Office of Gas and Electricity Markets Welsh: Swyddfa’r Marchnadoedd Nwy a Thrydan

Non-ministerial government department overview
- Formed: 1 November 2000; 25 years ago
- Preceding agencies: Office of Electricity Regulation; Office of Gas Supply;
- Jurisdiction: Great Britain
- Headquarters: Canary Wharf, London, E14
- Employees: 1,187
- Annual budget: For 2015–2016 Parliament approved through the Main Estimate a gross resource budget of £89.5 million
- Minister responsible: Miatta Fahnbulleh, Secretary of State for Energy Security and Net Zero;
- Non-ministerial government department executive: Tim Jarvis, interim chief executive;
- Website: ofgem.gov.uk

= Ofgem =

United Kingdom government non-ministerial department

The Office of Gas and Electricity Markets (Ofgem) is the government regulator for the electricity and downstream natural gas markets in Great Britain. It was formed by the merger of the Office of Electricity Regulation (OFFER) and Office of Gas Supply (Ofgas).

Ofgem's governing body is the Gas and Electricity Markets Authority (GEMA), which is also referred to as the Ofgem board.

==Powers and duties==
The authority's powers and duties are largely provided for in statute (such as the Gas Act 1986, the Electricity Act 1989, the Utilities Act 2000, the Competition Act 1998, the Enterprise Act 2002 and the Energy Act 2004, the Energy Act 2008 and the Energy Act 2010) as well as arising from directly effective European Union legislation. Duties and functions concerning gas are set out in the Gas Act and those relating to electricity are set out in the Electricity Act.

Its primary duty is to protect the interests of consumers, where possible by promoting competition.

The Authority‘s main objective is to protect existing and future consumers' interests in relation to gas conveyed through pipes and electricity conveyed by distribution or transmission systems. Consumers' interests are their interests taken as a whole, including their interests in the reduction of greenhouse gases and in the security of the supply of gas and electricity to them. Since 2010 the Authority has imposed nearly £100 million in fines and redress levies against energy suppliers, including a £12 million redress levy on E.ON in May 2014, and a £1 million redress levy on British Gas in July 2014.

==Structure==
The Gas and Electricity Markets Authority is governed by the chairman, Mark McAllister, executive members, as well as non-executive members.

Jonathan Brearley was appointed chief executive of Ofgem from February 2020.

==Development of competition in the UK market==

=== Background: Ofgas and OFFER ===
The liberalisation and privatisation of the energy markets in the United Kingdom began with the Margaret Thatcher Government in the 1980s (often called the Thatcher-Lawson agenda, due to the key role of Nigel Lawson in the Thatcher government cabinet). Aspects of the UK's model have been adopted by EU legislation.

**Task requirements**
**a.** From the Ofgem article, list every statute it names as a source of the authority's powers and duties.
**b.** Condense the paragraph of the Ofgem article that begins "The Authority‘s main objective" into a short bulleted list that keeps its main facts.

**Material**

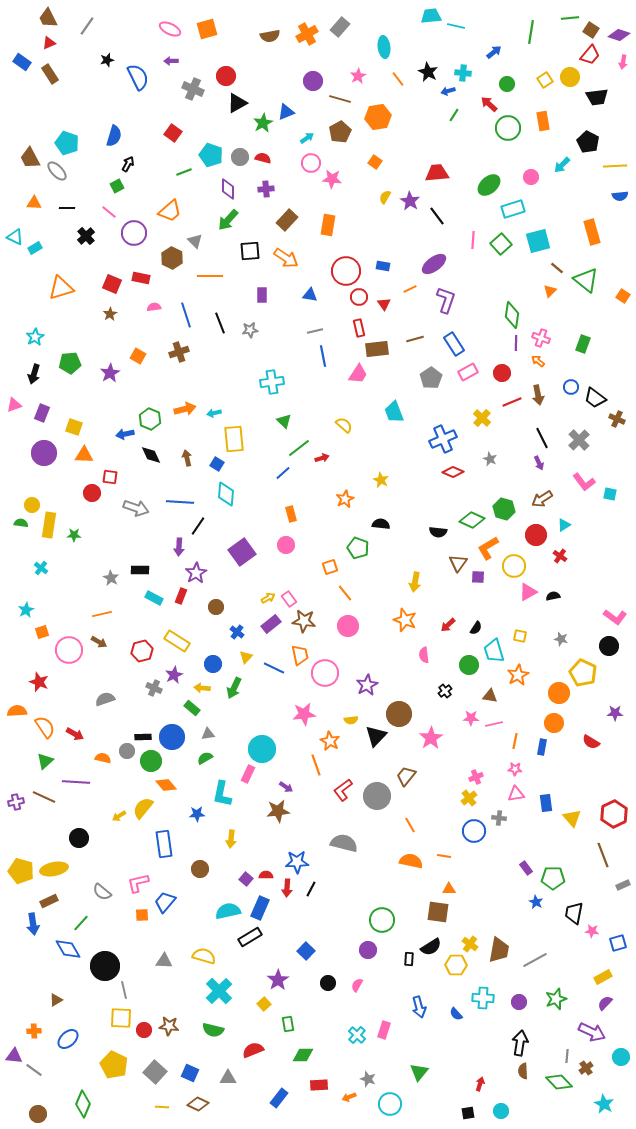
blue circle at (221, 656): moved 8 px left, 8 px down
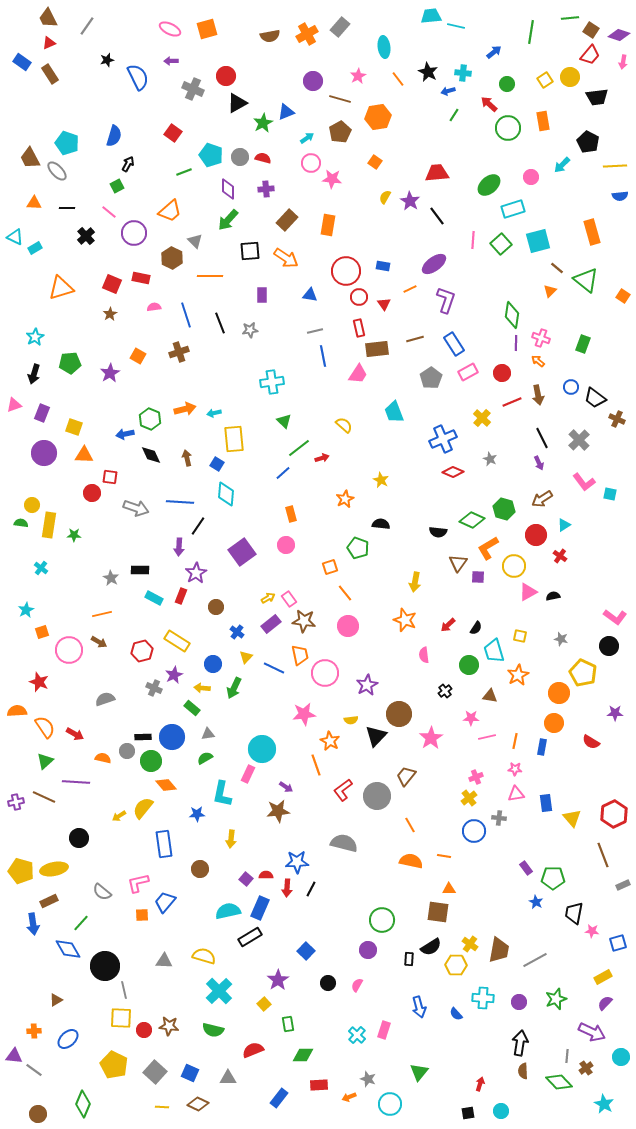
pink line at (494, 724): moved 7 px left, 13 px down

**Completed exercise**
**a.**
- Gas Act 1986
- Electricity Act 1989
- Utilities Act 2000
- Competition Act 1998
- Enterprise Act 2002
- Energy Act 2004
- Energy Act 2008
- Energy Act 2010

**b.**
- Main objective: protect existing and future consumers' interests regarding gas conveyed through pipes and electricity conveyed by distribution or transmission systems.
- Those interests are taken as a whole, including reducing greenhouse gases and securing gas and electricity supply.
- Since 2010, the Authority has imposed nearly £100 million in fines and redress levies on energy suppliers.
- These include a £12 million redress levy on E.ON (May 2014) and a £1 million redress levy on British Gas (July 2014).